> REQUIRED WORK:
A. Reproduce verbatim the part of the text on coaching unemployed graduates that opens with the words containing "Exposure audit" and closes with "happen by accident.".
B. Answer the following questions from the text on coaching unemployed graduates:
(i) In which country does the text say unemployed graduates are not a small or unusual group?
(ii) According to the text, what does a degree on its own create?
(iii) Which audit involves widening the window of careers and business models a graduate has seen?

-- READING TEXT follows --

EMPOWERING AND INSPIRING UNEMPLOYED GRADUATES
There is a particular kind of waste that does not show up in any economic report. It is the graduate who spent four years in university, completed National Youth Service, did everything they were told would lead somewhere, and is still sitting at home with nothing to show for it but a certificate and growing self-doubt.
That person is not unemployable. They are unmatched. There is a difference, and the difference is exactly where this business idea lives.
The Problem Nobody Is Solving Properly
Unemployed graduates are not a small or unusual group, particularly in Nigeria. Some lack the right connections to get their foot in the door. Some never developed interview skills, because nobody taught them, and university rarely does. Some studied subjects that, in hindsight, do not fit who they actually are or what the market currently wants. And some are simply stuck in limbo, unsure what the next move even looks like.
What they have in common is potential that is not being converted into anything. A degree on its own does not create income. It creates a starting point, and starting points need direction.
That direction is the product.
What an Unemployed-Graduate Coach Actually Does
This is not generic motivational coaching. It is a structured process built around a few core components.
Most graduates leave university with more transferable skills than they realise. Research ability, writing, basic data analysis, project coordination, communication under pressure. A coach's first job is identifying what is actually there before deciding what to build on top of it.
Passion and interest audit
Separate from skills is the question of what the person actually wants to spend their time doing. A lot of career confusion comes from chasing what seemed sensible on paper rather than what the person is genuinely drawn to. Getting clarity here early saves years of drifting later.
Exposure audit
Many graduates simply have not been exposed to the range of careers and business models that exist. You cannot want what you do not know is possible. Part of the coaching process is widening that window, showing them paths they never considered because nobody ever put them in front of these.
Opportunity and networking audit
Connections matter, and most unemployed graduates are short on them. A coach can help map out where relevant opportunities and people actually are, and how to start building those relationships deliberately rather than hoping they happen by accident.
This might be the most important piece. A graduate who has been unemployed for a year or two often starts to internalise that as a personal failure, rather than a matching problem. Rebuilding self-belief, separating identity from circumstance, and reframing the situation as solvable rather than permanent, is foundational. Nothing else in the process works well if the person does not believe change is possible.

-- READING TEXT concluded --
-- DATASET SECTION follows --

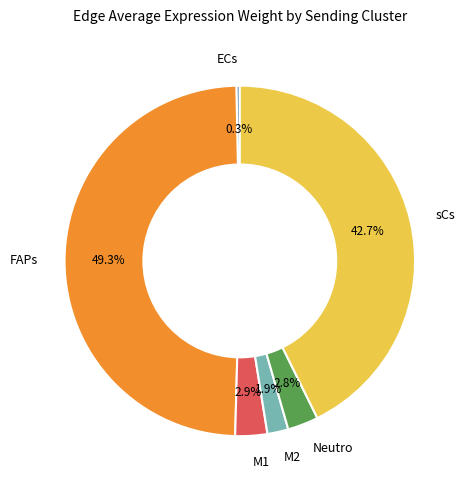

How many segments does this pie chart have?

6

-- DATASET SECTION concluded --

> RESPONSES TO THE EXERCISE:
A.
Exposure audit
Many graduates simply have not been exposed to the range of careers and business models that exist. You cannot want what you do not know is possible. Part of the coaching process is widening that window, showing them paths they never considered because nobody ever put them in front of these.
Opportunity and networking audit
Connections matter, and most unemployed graduates are short on them. A coach can help map out where relevant opportunities and people actually are, and how to start building those relationships deliberately rather than hoping they happen by accident.

B.
(i) Nigeria.
(ii) A starting point.
(iii) The exposure audit.